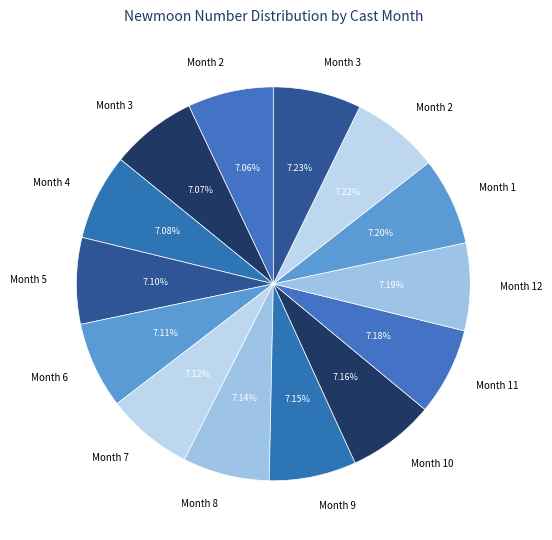

Rank the categories by value from highest to lowest.

3, 2, 1, 12, 11, 10, 9, 8, 7, 6, 5, 4, 3, 2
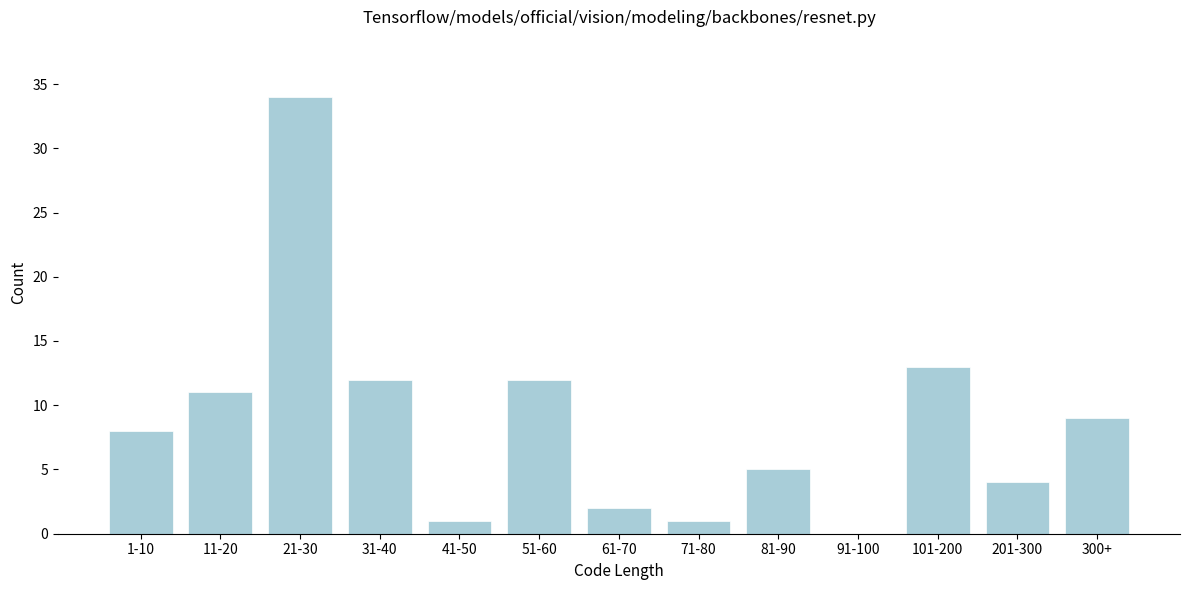

Reading left to right, list all the values displayed in this chart.

1-10=8	11-20=11	21-30=34	31-40=12	41-50=1	51-60=12	61-70=2	71-80=1	81-90=5	91-100=0	101-200=13	201-300=4	300+=9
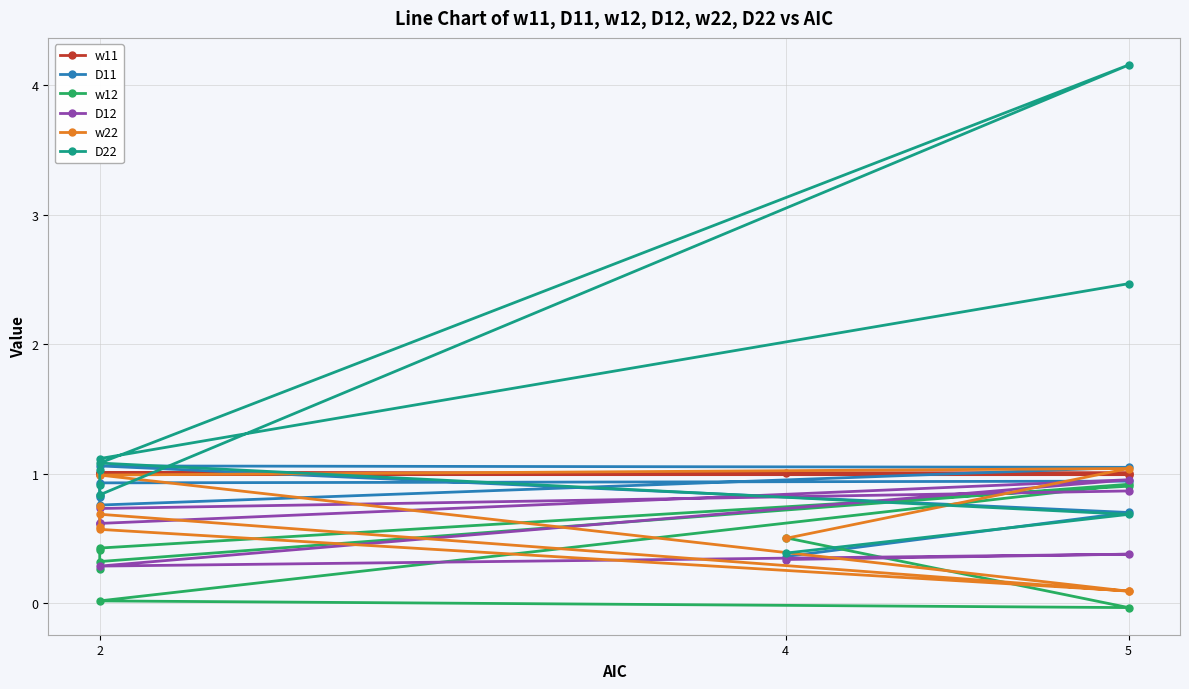

After their last crossing, which series has the higher values: w12 or D22?

D22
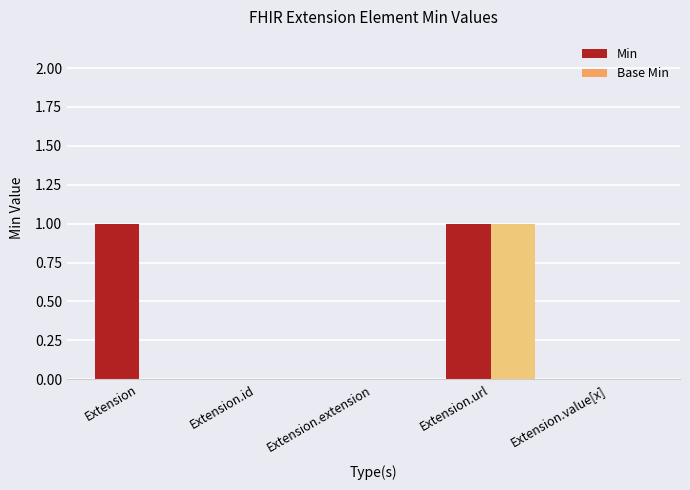

Between Extension and Extension.url, which series saw the biggest shift?

Base Min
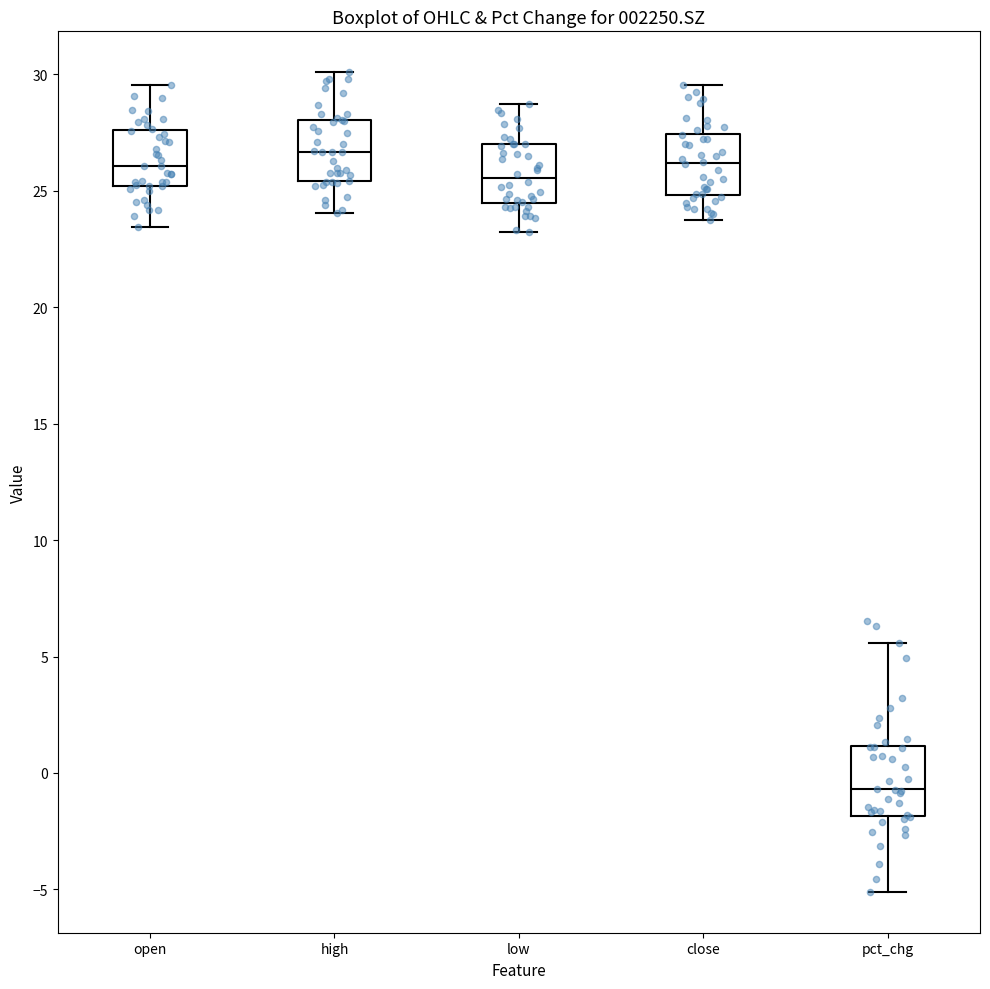

Reading left to right, transcribe this box plot: for each box, give where its median line is, the range the box spans, and where its two whiskers end, as read against the y-axis. The values are not printed on the chart, so give them approximately, as read against the axis.

open: median 26.0, box 25.0 to 27.5, whiskers 23.5 to 29.5
high: median 26.5, box 25.5 to 28.0, whiskers 24.0 to 30.0
low: median 25.5, box 24.5 to 27.0, whiskers 23.0 to 28.5
close: median 26.0, box 25.0 to 27.5, whiskers 23.5 to 29.5
pct_chg: median -0.5, box -2.0 to 1.0, whiskers -5.0 to 5.5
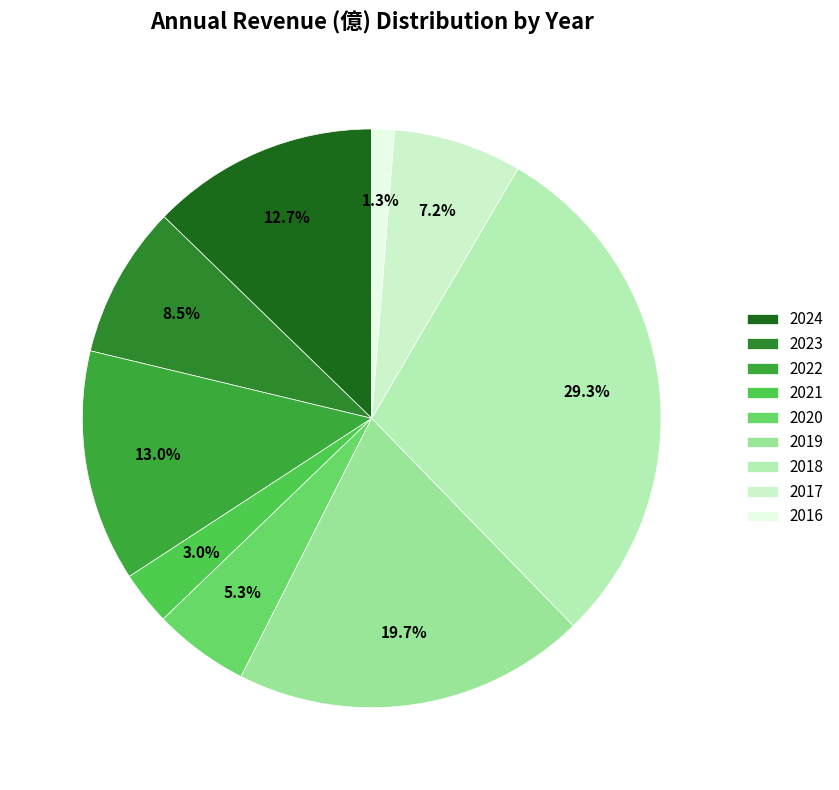

What is the smallest slice in the pie chart?

2016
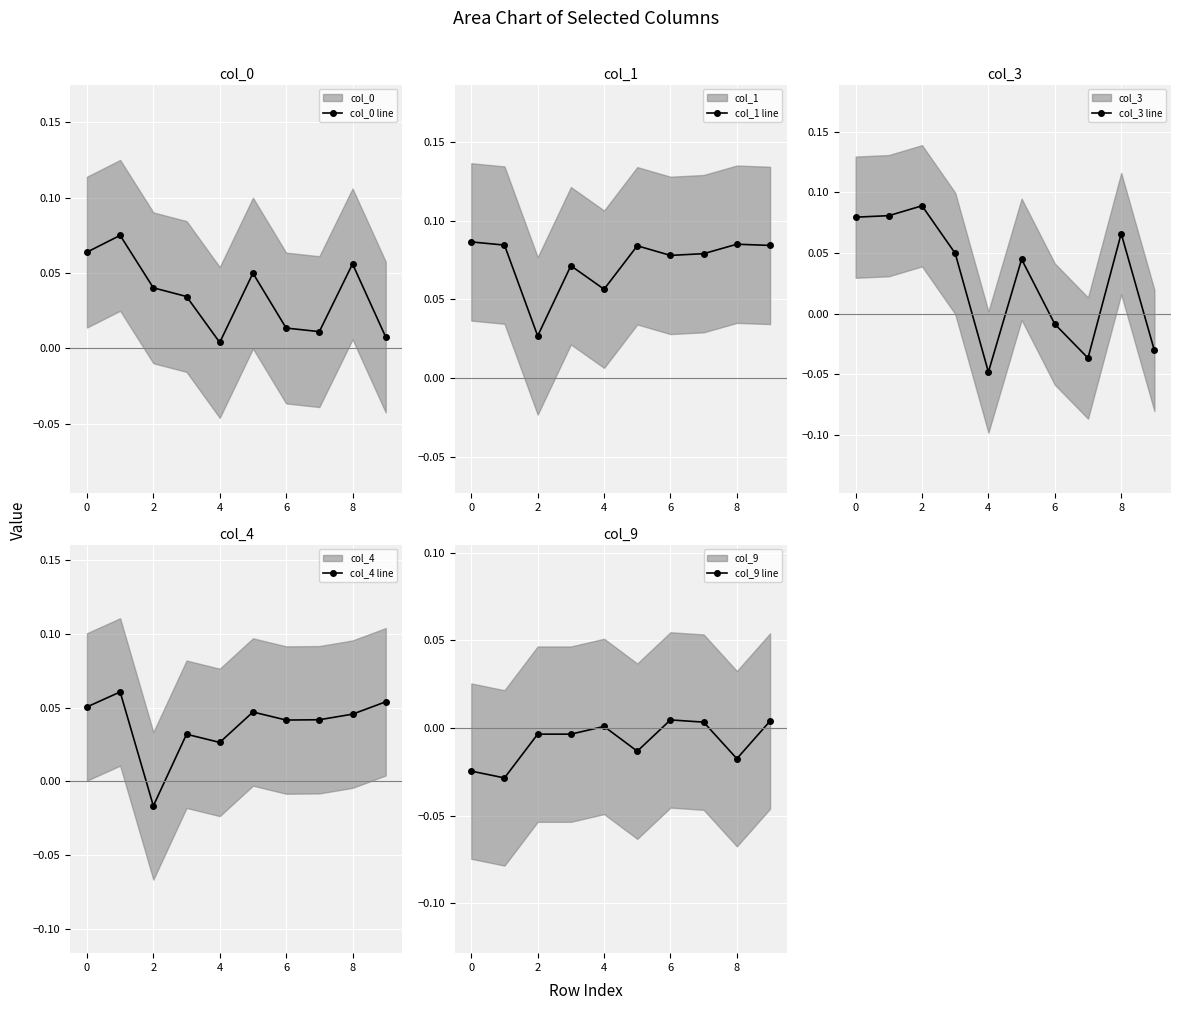

Which series has the largest total across all categories?

col_1 line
# # #
» **TASK DIRECTIONS**: Copy all seven entries above word for word, leaving out the pictures.

» **OUTPUT OF THE TASK**:
Rank the categories by value from highest to lowest.

3, 2, 1, 12, 11, 10, 9, 8, 7, 6, 5, 4, 3, 2

Reading left to right, list all the values displayed in this chart.

1-10=8	11-20=11	21-30=34	31-40=12	41-50=1	51-60=12	61-70=2	71-80=1	81-90=5	91-100=0	101-200=13	201-300=4	300+=9

After their last crossing, which series has the higher values: w12 or D22?

D22

Between Extension and Extension.url, which series saw the biggest shift?

Base Min

Reading left to right, transcribe this box plot: for each box, give where its median line is, the range the box spans, and where its two whiskers end, as read against the y-axis. The values are not printed on the chart, so give them approximately, as read against the axis.

open: median 26.0, box 25.0 to 27.5, whiskers 23.5 to 29.5
high: median 26.5, box 25.5 to 28.0, whiskers 24.0 to 30.0
low: median 25.5, box 24.5 to 27.0, whiskers 23.0 to 28.5
close: median 26.0, box 25.0 to 27.5, whiskers 23.5 to 29.5
pct_chg: median -0.5, box -2.0 to 1.0, whiskers -5.0 to 5.5

What is the smallest slice in the pie chart?

2016

Which series has the largest total across all categories?

col_1 line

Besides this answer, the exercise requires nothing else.